Aiohttp: limiting POST upload

I’d like to find a way to limit HTTP POST uploads with aiohttp to a certain mbps value.

The idea is, that I’d be HTTP POSTing byte chunks, and after every chunk (depending on how long the writing took), do some asyncio.sleep, this way achieving a certain mbps.

So, business as usual. I’m doing this:

async with self.upload_session.post(url, data = mpwriter) as resp

First I thought of subclassing aiohttp.multipart.MultipartWriter to use a subclassed aiohttp.multipart.MultipartPayloadWriter, but that didn’t fly at all.

aiohttp.multipart.MultipartWriter.write does the byte-writing, but its using a “writer” object, that comes … somewhere. It seems to be a StreamWriter object

How I could sneak in a custom StreamWriter object into this pipeline?
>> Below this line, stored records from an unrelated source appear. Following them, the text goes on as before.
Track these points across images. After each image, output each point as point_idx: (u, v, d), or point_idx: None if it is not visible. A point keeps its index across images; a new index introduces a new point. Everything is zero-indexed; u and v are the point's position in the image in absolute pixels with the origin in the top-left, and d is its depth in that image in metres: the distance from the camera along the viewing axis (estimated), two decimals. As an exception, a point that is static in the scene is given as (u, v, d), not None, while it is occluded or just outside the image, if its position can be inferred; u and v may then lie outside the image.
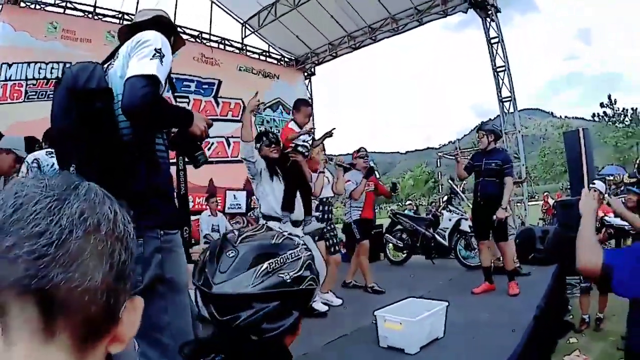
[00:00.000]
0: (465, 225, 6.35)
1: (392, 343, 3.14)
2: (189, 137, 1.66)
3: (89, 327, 0.44)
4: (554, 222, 13.60)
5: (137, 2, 8.65)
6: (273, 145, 3.88)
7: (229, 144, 9.16)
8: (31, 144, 3.45)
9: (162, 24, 1.75)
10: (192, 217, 7.84)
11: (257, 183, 3.90)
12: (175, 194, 1.69)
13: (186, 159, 1.74)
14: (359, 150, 5.40)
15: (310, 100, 11.67)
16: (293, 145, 4.27)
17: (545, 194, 18.74)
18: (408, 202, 22.59)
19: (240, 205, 9.11)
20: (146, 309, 0.52)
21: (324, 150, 4.71)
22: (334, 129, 4.53)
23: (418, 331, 3.08)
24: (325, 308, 4.32)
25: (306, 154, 4.36)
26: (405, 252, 7.24)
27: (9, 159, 3.11)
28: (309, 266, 0.88)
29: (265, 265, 0.83)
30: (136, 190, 1.47)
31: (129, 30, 1.73)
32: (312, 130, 4.79)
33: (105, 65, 1.61)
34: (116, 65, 1.56)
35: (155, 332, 1.49)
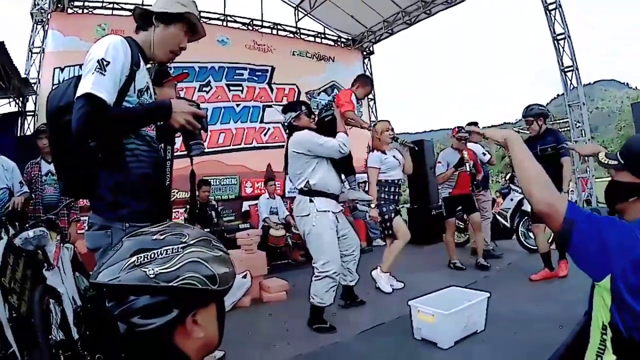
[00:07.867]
0: (528, 206, 5.75)
1: (425, 335, 2.99)
2: (170, 129, 1.67)
3: None
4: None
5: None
6: (313, 116, 3.79)
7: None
8: None
9: (159, 15, 1.73)
10: (252, 202, 7.99)
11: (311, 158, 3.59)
12: (154, 187, 1.72)
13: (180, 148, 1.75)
14: (459, 130, 5.31)
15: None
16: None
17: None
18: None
19: (300, 189, 9.15)
20: None
21: (392, 129, 4.63)
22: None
23: (452, 324, 2.86)
24: (389, 289, 4.41)
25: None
26: (466, 233, 6.80)
27: None
28: (194, 264, 0.83)
29: (133, 258, 0.81)
30: (102, 190, 1.58)
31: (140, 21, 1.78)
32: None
33: None
34: None
35: None
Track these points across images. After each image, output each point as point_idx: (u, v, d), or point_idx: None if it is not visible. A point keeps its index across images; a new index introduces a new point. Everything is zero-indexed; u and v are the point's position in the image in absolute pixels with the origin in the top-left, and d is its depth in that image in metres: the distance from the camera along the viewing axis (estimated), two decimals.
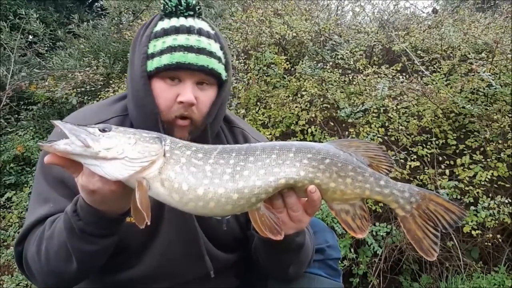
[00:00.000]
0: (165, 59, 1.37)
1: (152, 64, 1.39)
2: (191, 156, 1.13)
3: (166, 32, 1.41)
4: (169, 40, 1.39)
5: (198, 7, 1.47)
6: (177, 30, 1.41)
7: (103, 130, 1.08)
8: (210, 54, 1.41)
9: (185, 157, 1.12)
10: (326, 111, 3.61)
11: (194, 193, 1.09)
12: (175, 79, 1.40)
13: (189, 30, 1.41)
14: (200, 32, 1.43)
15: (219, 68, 1.44)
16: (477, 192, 3.14)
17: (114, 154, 1.05)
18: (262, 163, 1.14)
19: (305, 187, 1.16)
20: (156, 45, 1.41)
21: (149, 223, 1.05)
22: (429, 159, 3.36)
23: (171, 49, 1.38)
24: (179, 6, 1.45)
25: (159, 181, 1.09)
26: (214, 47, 1.44)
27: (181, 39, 1.39)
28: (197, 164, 1.12)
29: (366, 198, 1.20)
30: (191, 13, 1.46)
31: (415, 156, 3.30)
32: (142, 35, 1.45)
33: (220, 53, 1.45)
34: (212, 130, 1.50)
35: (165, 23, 1.44)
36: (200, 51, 1.39)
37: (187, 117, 1.40)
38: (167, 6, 1.45)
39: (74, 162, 1.07)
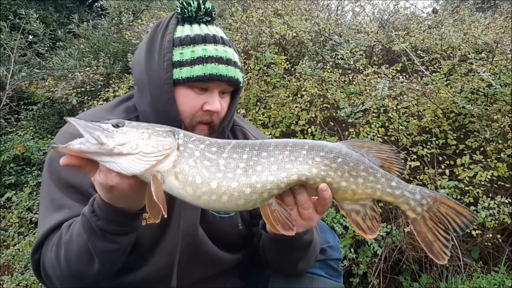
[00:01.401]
0: (198, 70, 1.40)
1: (181, 73, 1.41)
2: (205, 150, 1.14)
3: (193, 41, 1.43)
4: (199, 50, 1.41)
5: (214, 12, 1.50)
6: (204, 39, 1.44)
7: (116, 126, 1.09)
8: (235, 64, 1.46)
9: (199, 151, 1.13)
10: (326, 111, 3.61)
11: (208, 186, 1.10)
12: (203, 88, 1.43)
13: (215, 40, 1.45)
14: (223, 42, 1.47)
15: (241, 77, 1.49)
16: (477, 192, 3.14)
17: (129, 150, 1.06)
18: (275, 159, 1.15)
19: (317, 185, 1.16)
20: (184, 53, 1.42)
21: (165, 216, 1.06)
22: (429, 159, 3.36)
23: (203, 60, 1.40)
24: (199, 12, 1.46)
25: (173, 174, 1.10)
26: (236, 56, 1.49)
27: (210, 50, 1.42)
28: (211, 158, 1.13)
29: (377, 198, 1.20)
30: (209, 19, 1.48)
31: (415, 156, 3.30)
32: (162, 39, 1.45)
33: (239, 61, 1.49)
34: (227, 131, 1.55)
35: (188, 30, 1.45)
36: (228, 62, 1.44)
37: (208, 122, 1.45)
38: (185, 11, 1.46)
39: (90, 161, 1.08)
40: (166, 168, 1.09)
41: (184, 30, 1.45)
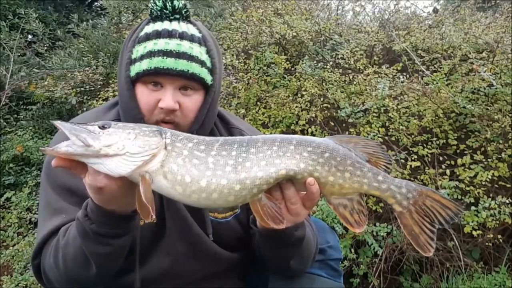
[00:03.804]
0: (144, 64, 1.37)
1: (134, 69, 1.40)
2: (193, 148, 1.14)
3: (148, 37, 1.41)
4: (150, 45, 1.39)
5: (185, 9, 1.45)
6: (158, 35, 1.40)
7: (102, 127, 1.09)
8: (191, 58, 1.39)
9: (187, 150, 1.13)
10: (326, 111, 3.60)
11: (197, 185, 1.10)
12: (157, 84, 1.39)
13: (170, 34, 1.40)
14: (182, 36, 1.41)
15: (201, 72, 1.41)
16: (478, 192, 3.13)
17: (115, 151, 1.06)
18: (264, 154, 1.15)
19: (304, 180, 1.17)
20: (138, 50, 1.41)
21: (154, 217, 1.05)
22: (429, 159, 3.35)
23: (150, 54, 1.37)
24: (164, 10, 1.43)
25: (162, 174, 1.10)
26: (197, 50, 1.41)
27: (161, 44, 1.38)
28: (200, 156, 1.13)
29: (364, 193, 1.22)
30: (177, 16, 1.44)
31: (415, 156, 3.29)
32: (129, 40, 1.45)
33: (204, 57, 1.43)
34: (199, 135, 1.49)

It goes rather deep into the aiohttp infrastructure… Tried to follow the ClientSession class to its post method but can’t figure it out.

Help!

I agree that this task is super complicated.

mpwriter has aiohttp.MultipartWriter type.
In turn, MultipartWriter is a payload instance, the base Payload is defined in payload.py.

You can create a wrapper that accepts MultipartWriter, supports all required Payload properties, and in own async def write(...) method calls await mpwriter.write(...) with await asyncio.sleep(...) when needed.

Thank you.

One possibility would be just to add this kind possiblity to the MultipartWriter in the aiohttp official version.

Would that make any sense…?

Any brief instructions/clarifications on how to create that wrapper you mentioned would be appreciated.

Sorry, I have no time to work on this particular thing; I have more important targets in the aiohttp roadmap.
Thanks for your understanding.

Making a wrapper that conforms to Payload ABC but redirects everything to MultipartWriter is not very hard.

Rather than sleep to try to control the flow, you may want to look at the leaky bucket algorithm to control the rate of data.

I’ve written up an asycio implementation that I really should turn into a PyPI project you could use for this.

I don’t think this is something that aiohttp should provide however; rate limiting is quite a specialized and domain-specific task.

1 Like

I think leaky-bucket is ok at the server side… if it can’t handle incoming data, then something is dropped.

I was talking about client side: sending the data to the server slooowly (and not dropping / “leaking” anything)

Thanks for the link. I’ll take look at it at some moment.

You misunderstand what the algorithm does. It doesn’t leak data, it drips out access to a limited resource based on how much time has passed.

At least, that’s what my implementation does, there is no overflow where requests for access are denied outright; that’d require code that uses it to check on .has_capacity() and choose not to wait.

Here’s a Payload subclass that uses a leaky bucket to limit the rate at which it writes. It takes an async iterable of chunks:

import aiohttp, aiohttp.abc
from typing import Any, Optional

class RateLimitedAsyncIterablePayload(aiohttp.AsyncIterablePayload):
    """Rate-limited payload

    Writes data from an iterator at at most *max_rate* bytes / *time* seconds
    """
    _bucket: AsyncLeakyBucket
    max_rate: int
    time: int

    def __init__(self,
                 *args: Any,
                 max_rate: int = 1024,
                 time: int = 60,
                 **kwargs: Any) -> None:
        if max_rate <= 0:
            raise ValueError(f"Rate can't be negative or zero, got {max_rate}")
        if time <= 0:
            raise ValueError(f"Time can't be negative or zero, got {time}")

        super().__init__(value, *args, **kwargs)

        self._bucket = AsyncLeakyBucket(rate, time)
        self.max_rate, self.time = max_rate, time

    async def write(self, writer: aiohttp.abc.AbstractStreamWriter) -> None:
        if self._iter:
            try:
                max_rate = self.max_rate
                while True:
                    chunk = await self._iter.__anext__()
                    size = len(chunk)
                    while size:
                        # handle chunks larger than the max_rate by breaking them up further.
                        to_write = chunk
                        if size > max_rate:
                            to_write, chunk = chunk[:max_rate], chunk[max_rate:]
                        size -= len(to_write)
                        await self._bucket.acquire(len(to_write))  # blocks until capacity is available
                        await writer.write(to_write)
            except StopAsyncIteration:
                self._iter = None

and then pass in RateLimitedAsyncIterablePayload(chunk_iterable, 2048, 60) as the data argument, and the data will be written to the socket at a rate of at most 2KB / minute.